[Your goal]: Once the line with "f_number: 10" is found, write it out along with each later line exactly, through the end of the entries, skipping every picture.

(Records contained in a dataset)
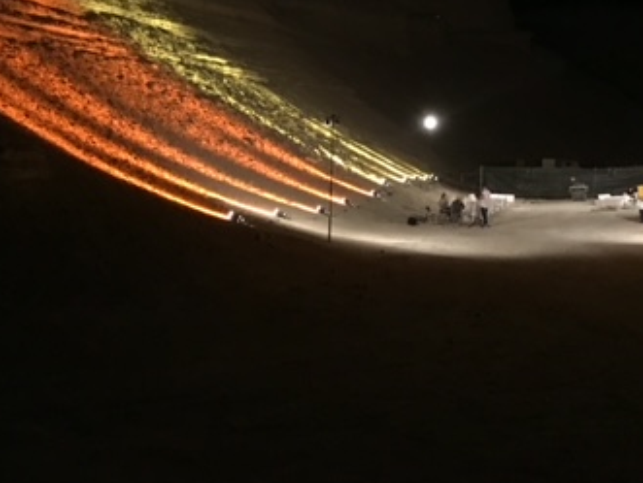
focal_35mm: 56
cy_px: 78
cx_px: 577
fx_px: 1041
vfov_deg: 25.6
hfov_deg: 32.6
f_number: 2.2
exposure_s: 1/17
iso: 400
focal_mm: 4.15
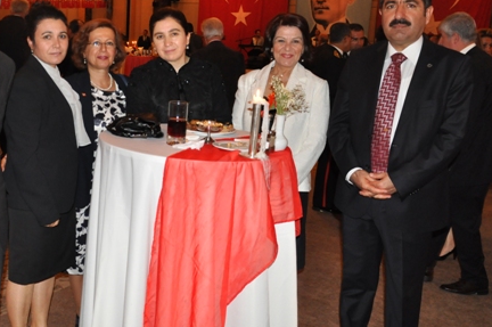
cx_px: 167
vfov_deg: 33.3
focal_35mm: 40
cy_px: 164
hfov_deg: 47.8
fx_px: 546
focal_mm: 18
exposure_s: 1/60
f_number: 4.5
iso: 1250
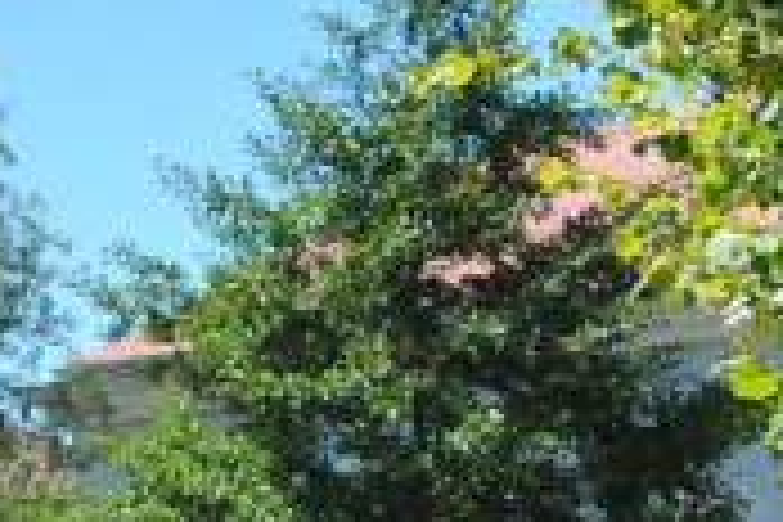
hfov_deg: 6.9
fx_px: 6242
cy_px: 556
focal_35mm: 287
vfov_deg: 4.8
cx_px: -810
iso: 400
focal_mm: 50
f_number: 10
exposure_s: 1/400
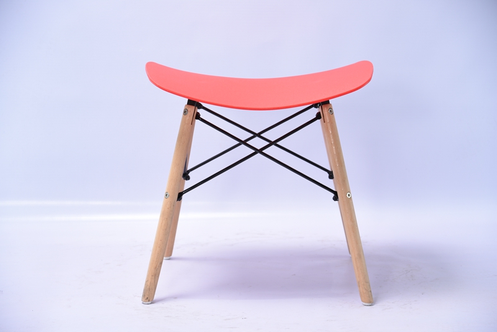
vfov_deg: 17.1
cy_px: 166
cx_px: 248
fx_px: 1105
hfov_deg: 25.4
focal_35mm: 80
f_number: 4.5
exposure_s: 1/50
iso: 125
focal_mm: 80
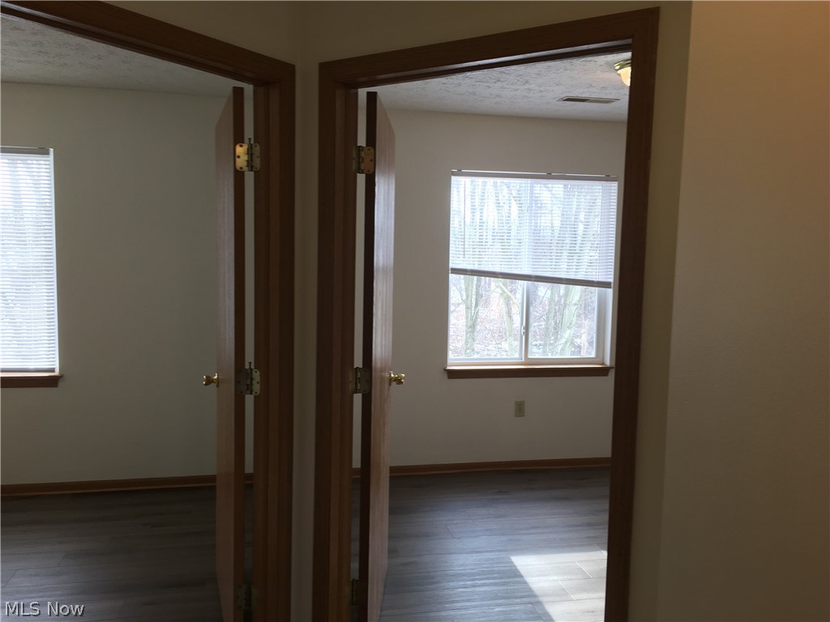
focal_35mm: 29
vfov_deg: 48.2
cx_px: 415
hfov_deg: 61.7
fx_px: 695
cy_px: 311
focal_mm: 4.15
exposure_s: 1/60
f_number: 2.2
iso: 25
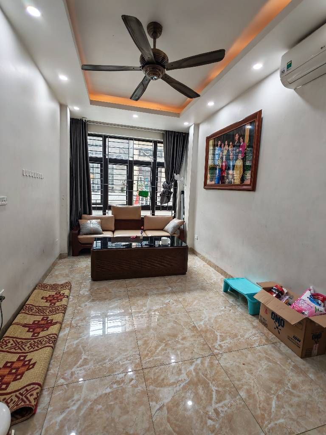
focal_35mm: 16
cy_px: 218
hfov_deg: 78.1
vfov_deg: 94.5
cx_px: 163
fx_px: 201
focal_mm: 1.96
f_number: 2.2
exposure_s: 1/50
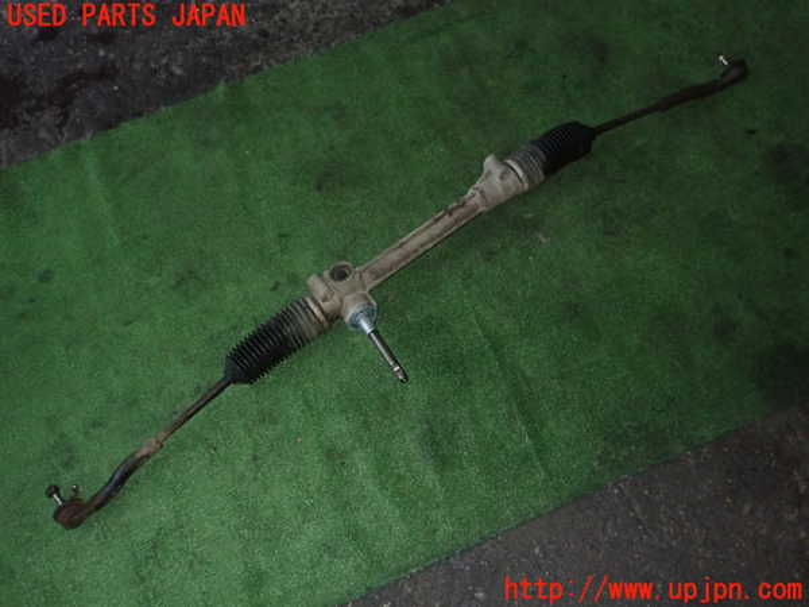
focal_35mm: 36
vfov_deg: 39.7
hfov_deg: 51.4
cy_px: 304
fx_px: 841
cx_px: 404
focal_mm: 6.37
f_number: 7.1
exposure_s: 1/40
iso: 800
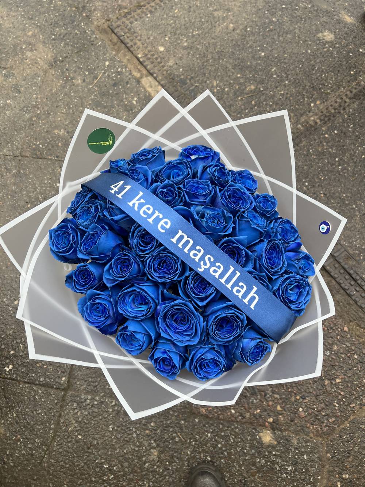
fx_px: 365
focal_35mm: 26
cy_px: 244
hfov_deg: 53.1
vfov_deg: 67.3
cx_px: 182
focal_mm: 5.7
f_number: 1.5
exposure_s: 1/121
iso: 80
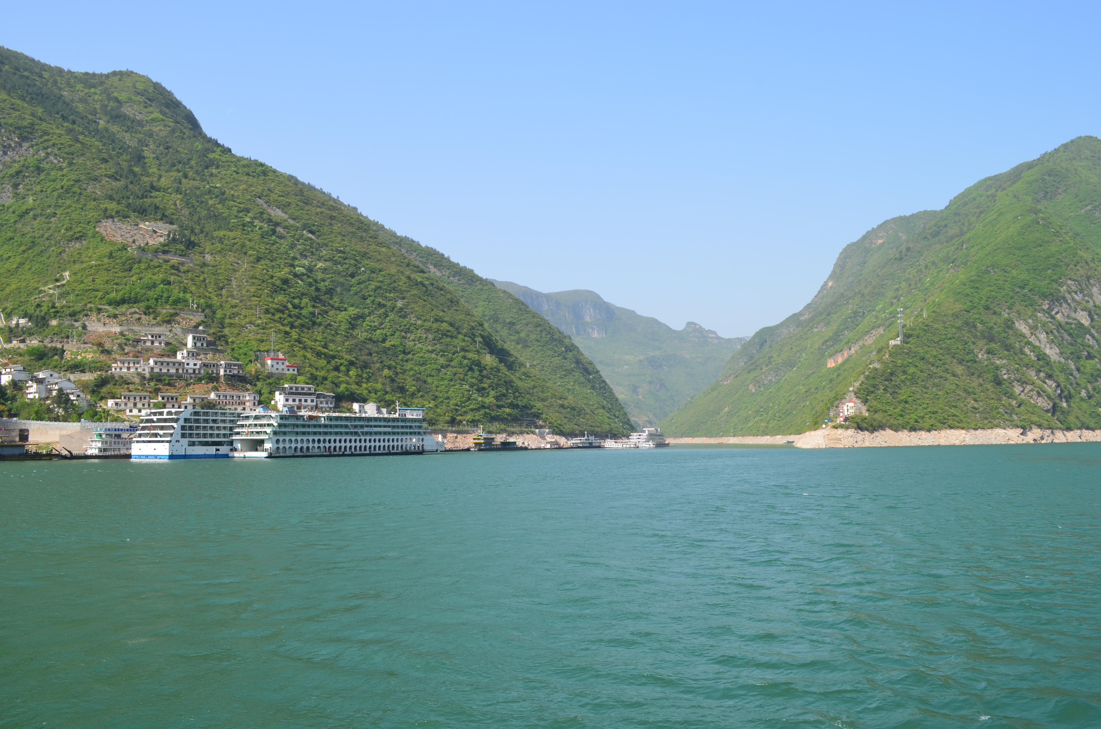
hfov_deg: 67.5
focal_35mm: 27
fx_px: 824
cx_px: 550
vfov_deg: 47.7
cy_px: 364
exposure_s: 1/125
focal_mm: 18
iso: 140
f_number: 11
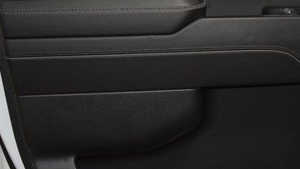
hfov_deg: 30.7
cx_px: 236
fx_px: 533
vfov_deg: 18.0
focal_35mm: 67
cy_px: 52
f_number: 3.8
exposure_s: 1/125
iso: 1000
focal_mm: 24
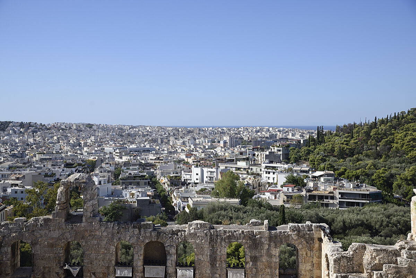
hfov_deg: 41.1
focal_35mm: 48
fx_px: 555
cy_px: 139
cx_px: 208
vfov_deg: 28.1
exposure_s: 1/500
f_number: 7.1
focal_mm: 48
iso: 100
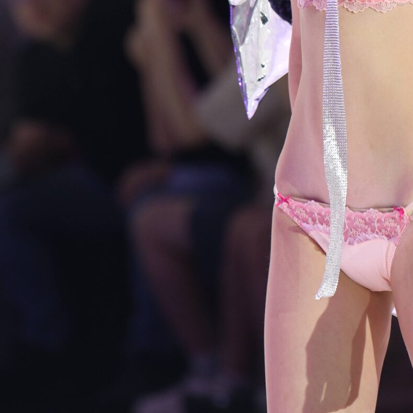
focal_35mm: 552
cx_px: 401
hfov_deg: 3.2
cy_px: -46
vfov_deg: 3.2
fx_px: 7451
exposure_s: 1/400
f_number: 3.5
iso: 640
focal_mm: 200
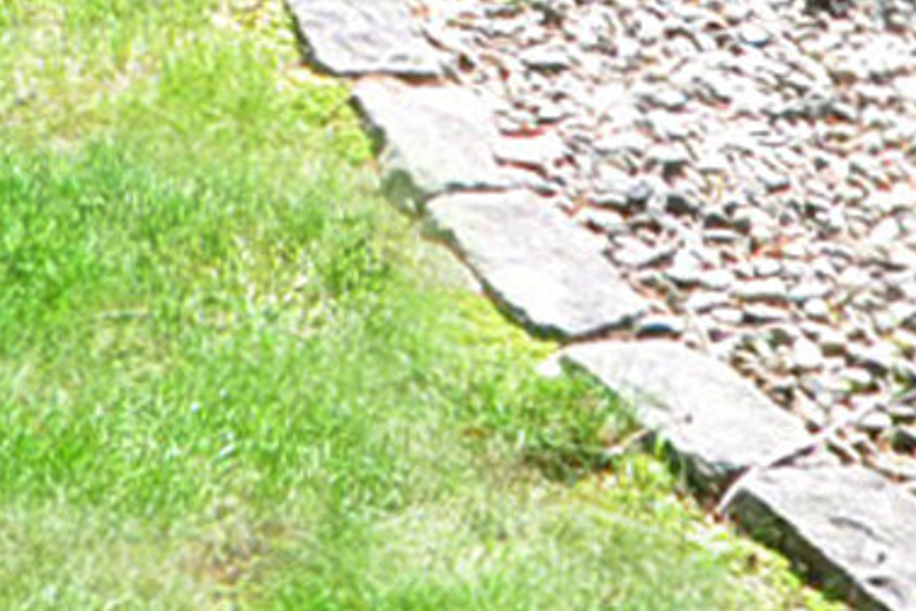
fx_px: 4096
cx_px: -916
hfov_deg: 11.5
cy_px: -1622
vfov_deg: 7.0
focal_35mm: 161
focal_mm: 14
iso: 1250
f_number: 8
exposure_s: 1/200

[Answer section]:
f_number: 10
exposure_s: 1/400
vfov_deg: 17.1
cy_px: 166
cx_px: 248
fx_px: 1105
hfov_deg: 25.4
focal_35mm: 80
f_number: 4.5
exposure_s: 1/50
iso: 125
focal_mm: 80
focal_35mm: 29
vfov_deg: 48.2
cx_px: 415
hfov_deg: 61.7
fx_px: 695
cy_px: 311
focal_mm: 4.15
exposure_s: 1/60
f_number: 2.2
iso: 25
focal_35mm: 16
cy_px: 218
hfov_deg: 78.1
vfov_deg: 94.5
cx_px: 163
fx_px: 201
focal_mm: 1.96
f_number: 2.2
exposure_s: 1/50
focal_35mm: 36
vfov_deg: 39.7
hfov_deg: 51.4
cy_px: 304
fx_px: 841
cx_px: 404
focal_mm: 6.37
f_number: 7.1
exposure_s: 1/40
iso: 800
fx_px: 365
focal_35mm: 26
cy_px: 244
hfov_deg: 53.1
vfov_deg: 67.3
cx_px: 182
focal_mm: 5.7
f_number: 1.5
exposure_s: 1/121
iso: 80
hfov_deg: 67.5
focal_35mm: 27
fx_px: 824
cx_px: 550
vfov_deg: 47.7
cy_px: 364
exposure_s: 1/125
focal_mm: 18
iso: 140
f_number: 11
hfov_deg: 30.7
cx_px: 236
fx_px: 533
vfov_deg: 18.0
focal_35mm: 67
cy_px: 52
f_number: 3.8
exposure_s: 1/125
iso: 1000
focal_mm: 24
hfov_deg: 41.1
focal_35mm: 48
fx_px: 555
cy_px: 139
cx_px: 208
vfov_deg: 28.1
exposure_s: 1/500
f_number: 7.1
focal_mm: 48
iso: 100
focal_35mm: 552
cx_px: 401
hfov_deg: 3.2
cy_px: -46
vfov_deg: 3.2
fx_px: 7451
exposure_s: 1/400
f_number: 3.5
iso: 640
focal_mm: 200
fx_px: 4096
cx_px: -916
hfov_deg: 11.5
cy_px: -1622
vfov_deg: 7.0
focal_35mm: 161
focal_mm: 14
iso: 1250
f_number: 8
exposure_s: 1/200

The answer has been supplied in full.